*** RECORDS FOR PROCESSING Section Begins ***
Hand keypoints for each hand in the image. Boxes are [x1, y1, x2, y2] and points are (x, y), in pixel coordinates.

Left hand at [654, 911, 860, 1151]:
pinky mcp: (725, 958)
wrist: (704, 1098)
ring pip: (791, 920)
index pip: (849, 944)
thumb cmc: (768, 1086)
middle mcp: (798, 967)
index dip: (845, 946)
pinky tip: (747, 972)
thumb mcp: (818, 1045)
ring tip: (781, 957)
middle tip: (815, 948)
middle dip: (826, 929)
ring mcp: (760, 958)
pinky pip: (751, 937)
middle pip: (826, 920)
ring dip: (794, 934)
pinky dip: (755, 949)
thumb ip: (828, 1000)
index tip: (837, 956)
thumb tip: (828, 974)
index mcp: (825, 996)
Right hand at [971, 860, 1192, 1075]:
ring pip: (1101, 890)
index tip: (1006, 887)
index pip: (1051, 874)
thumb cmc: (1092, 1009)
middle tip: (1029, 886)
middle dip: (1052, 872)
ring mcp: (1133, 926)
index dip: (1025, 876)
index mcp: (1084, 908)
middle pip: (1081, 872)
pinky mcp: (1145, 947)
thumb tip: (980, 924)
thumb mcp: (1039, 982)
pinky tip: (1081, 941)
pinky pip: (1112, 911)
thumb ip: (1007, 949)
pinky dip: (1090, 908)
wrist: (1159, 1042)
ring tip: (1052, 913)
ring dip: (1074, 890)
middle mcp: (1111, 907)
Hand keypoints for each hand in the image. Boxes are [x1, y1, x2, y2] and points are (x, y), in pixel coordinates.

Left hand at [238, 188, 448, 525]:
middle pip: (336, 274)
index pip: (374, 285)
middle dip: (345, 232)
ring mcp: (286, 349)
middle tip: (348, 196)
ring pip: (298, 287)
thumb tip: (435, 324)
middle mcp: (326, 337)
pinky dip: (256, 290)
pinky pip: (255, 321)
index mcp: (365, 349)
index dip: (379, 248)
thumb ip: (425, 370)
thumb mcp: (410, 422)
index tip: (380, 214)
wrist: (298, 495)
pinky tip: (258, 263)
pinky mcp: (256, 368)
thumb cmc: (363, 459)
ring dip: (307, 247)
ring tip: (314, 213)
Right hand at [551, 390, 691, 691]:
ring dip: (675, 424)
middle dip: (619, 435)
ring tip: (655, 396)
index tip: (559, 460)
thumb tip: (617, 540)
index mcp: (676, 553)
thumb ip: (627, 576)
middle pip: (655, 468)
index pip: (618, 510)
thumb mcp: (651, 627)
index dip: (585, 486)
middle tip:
*** RECORDS FOR PROCESSING Section Ends ***
# WHAT YOU WILL DO:
Write out each entry above exactly as it is written.

# THE ANSWER:
Hand keypoints for each hand in the image. Boxes are [x1, y1, x2, y2] and points are (x, y), in pixel coordinates.

Left hand at [654, 911, 860, 1151]:
pinky mcp: (725, 958)
wrist: (704, 1098)
ring pip: (791, 920)
index pip: (849, 944)
thumb cmc: (768, 1086)
middle mcp: (798, 967)
index dip: (845, 946)
pinky tip: (747, 972)
thumb mcp: (818, 1045)
ring tip: (781, 957)
middle tip: (815, 948)
middle dip: (826, 929)
ring mcp: (760, 958)
pinky pip: (751, 937)
middle pip: (826, 920)
ring dip: (794, 934)
pinky dip: (755, 949)
thumb ip: (828, 1000)
index tip: (837, 956)
thumb tip: (828, 974)
index mcp: (825, 996)
Right hand at [971, 860, 1192, 1075]:
ring pip: (1101, 890)
index tip: (1006, 887)
index pip: (1051, 874)
thumb cmc: (1092, 1009)
middle tip: (1029, 886)
middle dip: (1052, 872)
ring mcp: (1133, 926)
index dip: (1025, 876)
index mcp: (1084, 908)
middle pip: (1081, 872)
pinky mcp: (1145, 947)
thumb tip: (980, 924)
thumb mcp: (1039, 982)
pinky tip: (1081, 941)
pinky pip: (1112, 911)
thumb ip: (1007, 949)
pinky dip: (1090, 908)
wrist: (1159, 1042)
ring tip: (1052, 913)
ring dip: (1074, 890)
middle mcp: (1111, 907)
Hand keypoints for each hand in the image. Boxes are [x1, y1, x2, y2] and points are (x, y), in pixel coordinates.

Left hand at [238, 188, 448, 525]:
middle pip: (336, 274)
index pip: (374, 285)
middle dip: (345, 232)
ring mcp: (286, 349)
middle tip: (348, 196)
ring pip: (298, 287)
thumb tip: (435, 324)
middle mcp: (326, 337)
pinky dip: (256, 290)
pinky pip: (255, 321)
index mcp: (365, 349)
index dip: (379, 248)
thumb ip: (425, 370)
thumb mcp: (410, 422)
index tip: (380, 214)
wrist: (298, 495)
pinky tip: (258, 263)
pinky mcp: (256, 368)
thumb cmc: (363, 459)
ring dip: (307, 247)
ring tip: (314, 213)
Right hand at [551, 390, 691, 691]:
ring dip: (675, 424)
middle dip: (619, 435)
ring tip: (655, 396)
index tip: (559, 460)
thumb tip: (617, 540)
index mcp: (676, 553)
thumb ip: (627, 576)
middle pip: (655, 468)
index pip: (618, 510)
thumb mcp: (651, 627)
index dip: (585, 486)
middle tip:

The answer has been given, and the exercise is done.